As explained herein, several sanctions provide that those providing insurance services are not subject to sanctions provided they exercised "due diligence" to reasonably ensure that they do not provide insurance for sanctionable conduct. Due diligence is not specifically defined but for the most part the sanctions having a due diligence exception provide that a person providing underwriting services, insurance or reinsurance is not subject to sanctions if it has established and enforced policies, procedures, and controls to ensure that the person does not provide its services in relation to sanctionable conduct.

While there is no set definition, the State Department has provided guidance on the meaning of the term. That guidance provides several non-exhaustive examples of what steps might be taken to exercise due diligence including, but not limited to, confirming that an entity owned or controlled by Iran is not involved in the transaction, reviewing on a regular basis OFAC's SDN list, searching commercial databases and verifying ownership structure of unknown companies, and in the case of transportation of crude oil, petroleum or petrochemical products, verifying that Iran is not the origin of the cargo.

The State Department has also advised that due diligence measures could include inserting coverage exclusions for losses associated with sanctionable conduct. The State Department has also suggested that due diligence could include establishing strict underwriting policies and procedures that scrutinize the business activity of prospective insured persons and decline risks that present a "probability" of insuring sanctionable conduct. The State Department guidance is not definitive on precisely the policies or procedures that might demonstrate due diligence, but state that such procedures "may" include "affirmative, rigorously applied" company rules against engaging in sanctionable conduct, instruction of employees regarding prohibited and sanctionable activity with Iran, and active monitoring, inspection and diligence on customers' activities.

In our view, the lack of definitive requirements from the State Department, coupled with the discretionary language used in the guidance provided when identifying the non-exhaustive list of policies/procedures, indicates that the State Department would consider what measures are practical and appropriate under the circumstances in assessing whether due diligence exists. For instance, a measure such as active monitoring of customers identities might be more feasible in the case of vessel owners, but less so in the insurance context, where an insurer may be expected to be fully aware of who it insures but may encounter practical difficulties in monitoring the day to day activities of their Members. We believe that State Department would have to take practicality into account in assessing whether due diligence was exercised in a particular situation.

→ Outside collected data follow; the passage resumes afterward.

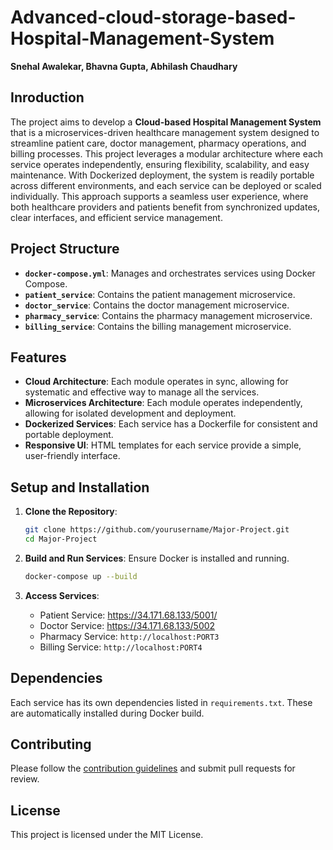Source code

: # Advanced-cloud-storage-based-Hospital-Management-System
**Snehal Awalekar, Bhavna Gupta, Abhilash Chaudhary**

## Inroduction
The project aims to develop a **Cloud-based Hospital Management System** that is a microservices-driven healthcare management system designed to streamline patient care, doctor management, pharmacy operations, and billing processes. This project leverages a modular architecture where each service operates independently, ensuring flexibility, scalability, and easy maintenance. With Dockerized deployment, the system is readily portable across different environments, and each service can be deployed or scaled individually. This approach supports a seamless user experience, where both healthcare providers and patients benefit from synchronized updates, clear interfaces, and efficient service management.

## Project Structure

- **`docker-compose.yml`**: Manages and orchestrates services using Docker Compose.
- **`patient_service`**: Contains the patient management microservice.
- **`doctor_service`**: Contains the doctor management microservice.
- **`pharmacy_service`**: Contains the pharmacy management microservice.
- **`billing_service`**: Contains the billing management microservice.

## Features
- **Cloud Architecture**: Each module operates in sync, allowing for systematic and effective way to manage all the services.
- **Microservices Architecture**: Each module operates independently, allowing for isolated development and deployment.
- **Dockerized Services**: Each service has a Dockerfile for consistent and portable deployment.
- **Responsive UI**: HTML templates for each service provide a simple, user-friendly interface.

## Setup and Installation

1. **Clone the Repository**:
   ```bash
   git clone https://github.com/yourusername/Major-Project.git
   cd Major-Project
   ```

2. **Build and Run Services**:
   Ensure Docker is installed and running.
   ```bash
   docker-compose up --build
   ```

3. **Access Services**:
   - Patient Service: https://34.171.68.133/5001/
   - Doctor Service:  https://34.171.68.133/5002
   - Pharmacy Service: `http://localhost:PORT3`
   - Billing Service: `http://localhost:PORT4`

## Dependencies

Each service has its own dependencies listed in `requirements.txt`. These are automatically installed during Docker build.

## Contributing

Please follow the [contribution guidelines](CONTRIBUTING.md) and submit pull requests for review.

## License

This project is licensed under the MIT License.
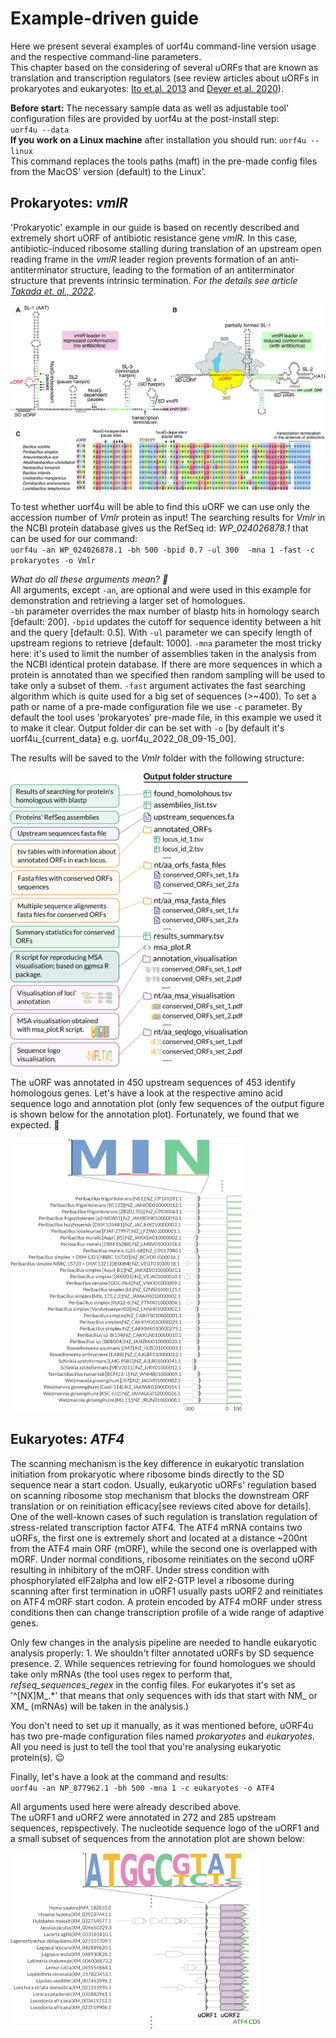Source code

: # Example-driven guide

Here we present several examples of uorf4u command-line version usage and the respective command-line parameters.  
This chapter based on the considering of several uORFs that are known as translation and transcription regulators (see review articles about uORFs in prokaryotes and eukaryotes: [Ito et.al. 2013](https://www.annualreviews.org/doi/10.1146/annurev-biochem-080211-105026) and [Dever et.al. 2020](https://www.annualreviews.org/doi/abs/10.1146/annurev-genet-112618-043822)).

**Before start:** The necessary sample data as well as adjustable tool' configuration files are provided by uorf4u at the post-install step:    
`uorf4u --data`   
**If you work on a Linux machine** after installation you should run: `uorf4u --linux`  
This command replaces the tools paths (maft) in the pre-made config files from the MacOS' version (default) to the Linux'. 


## Prokaryotes: *vmlR*  

'Prokaryotic' example in our guide is based on recently described and extremely short uORF of antibiotic resistance gene *vmlR*. In this case, antibiotic-induced ribosome stalling during translation of an upstream open reading frame in the *vmlR* leader region prevents formation of an anti-antiterminator structure, leading to the formation of an antiterminator structure that prevents intrinsic termination. *For the details see article [Takada et. al., 2022](https://doi.org/10.1093/nar/gkac497)*. 

<img  src="img/vmlr_article.jpeg" width="650"/> 


To test whether uorf4u will be able to find this uORF we can use only the accession number of *Vmlr* protein as input! The searching results for *Vmlr* in the NCBI protein database gives us the RefSeq id: *WP_024026878.1* that can be used for our command:  
`uorf4u -an WP_024026878.1 -bh 500 -bpid 0.7 -ul 300  -mna 1 -fast -c prokaryotes -o Vmlr`  

*What do all these arguments mean? 🤔*  
All arguments, except `-an`, are optional and were used in this example for demonstration and retrieving a larger set of homologues.  
`-bh` parameter overrides the max number of blastp hits in homology search [default: 200]. `-bpid` updates the cutoff for sequence identity between a hit and the query [default: 0.5]. With `-ul` parameter we can specify length of upstream regions to retrieve [default: 1000]. `-mna` parameter the most tricky here: it's used to limit the number of assemblies taken in the analysis from the NCBI identical protein database. If there are more sequences in which a protein is annotated than we specified then random sampling will be used to take only a subset of them. `-fast` argument activates the fast searching algorithm which is quite used for a big set of sequences (>~400). To set a path or name of a pre-made configuration file we use `-c` parameter. By default the tool uses 'prokaryotes' pre-made file, in this example we used it to make it clear. Output folder dir can be set with `-o` [by default it's uorf4u_{current_data} e.g. uorf4u_2022_08_09-15_00].  

The results will be saved to the *Vmlr* folder with the following structure:

<img  src="img/output.png" width="380"/>

The uORF was annotated in 450 upstream sequences of 453 identify homologous genes. Let's have a look at the respective amino acid sequence logo and annotation plot (only few sequences of the output figure is shown below for the annotation plot). Fortunately, we found that we expected.  🥳

<img  src="img/vmlr_results.png" width="370"/>



## Eukaryotes: *ATF4*

The scanning mechanism is the key difference in eukaryotic translation initiation from prokaryotic where ribosome binds directly to the SD sequence near a start codon. Usually, eukaryotic uORFs' regulation based on scanning ribosome stop mechanism that blocks the downstream ORF translation or on reinitiation efficacy[see reviews cited above for details].  
One of the well-known cases of such regulation is translation regulation of stress-related transcription factor ATF4. The ATF4 mRNA contains two uORFs, the first one is extremely short and located at a distance ~200nt from the ATF4 main ORF (mORF), while the second one is overlapped with mORF. Under normal conditions, ribosome reinitiates on the second uORF resulting in inhibitory of the mORF. Under stress condition with phosphorylated eIF2alpha and low eIF2-GTP level a ribosome during scanning after first termination in uORF1 usually pasts uORF2 and reinitiates on ATF4 mORF start codon. A protein encoded by ATF4 mORF under stress conditions then can change transcription profile of a wide range of adaptive genes.

Only few changes in the analysis pipeline are needed to handle eukaryotic analysis properly: 1. We shouldn't filter annotated uORFs by SD sequence presence. 2. While sequences retrieving for found homologues we should take only mRNAs (the tool uses regex to perform that, *refseq_sequences_regex* in the config files. For eukaryotes it's set as '^[NX]M\_.*' that means that only sequences with ids that start with NM\_ or XM\_ (mRNAs) will be taken in the analysis.) 

You don't need to set up it manually, as it was mentioned before, uORF4u has two pre-made configuration files named *prokaryotes* and *eukaryotes*. All you need is just to tell the tool that you're analysing eukaryotic protein(s). 😉

Finally, let's have a look at the command and results:  
`uorf4u -an NP_877962.1 -bh 500 -mna 1 -c eukaryotes -o ATF4` 

All arguments used here were already described above.  
The uORF1 and uORF2 were annotated in 272 and 285 upstream sequences, repspectively. The nucleotide sequence logo of the uORF1 and a small subset of sequences from the annotation plot are shown below:  

<img  src="img/atf4_results.png" width="400"/>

Transportation of crude oil from Iran: if a vessel is used to transport crude oil from Iran to another country, a controlling beneficial owner is subject to sanctions if it had "actual knowledge" that the vessel was so used and anyone who otherwise owns, operates, controls or insures such a vessel is subject to sanctions if they "knew or should have known" that the vessel was so used. [ITRASHA]

  • NOTE: Guidance from the State Department suggests that the term "from" Iran is not limited to actual loading in Iran but is also intended to capture situations where Iran is the country of origin regardless of the place of loading.
  • NOTE: While "storage" is not specifically mentioned, the State Department has suggested that it considers storage of crude oil from Iran to fall within the scope of the sanctions, and thus, it is believed that providing insurance with respect to such storage would also be considered sanctionable to the same extent as insuring the actual transportation.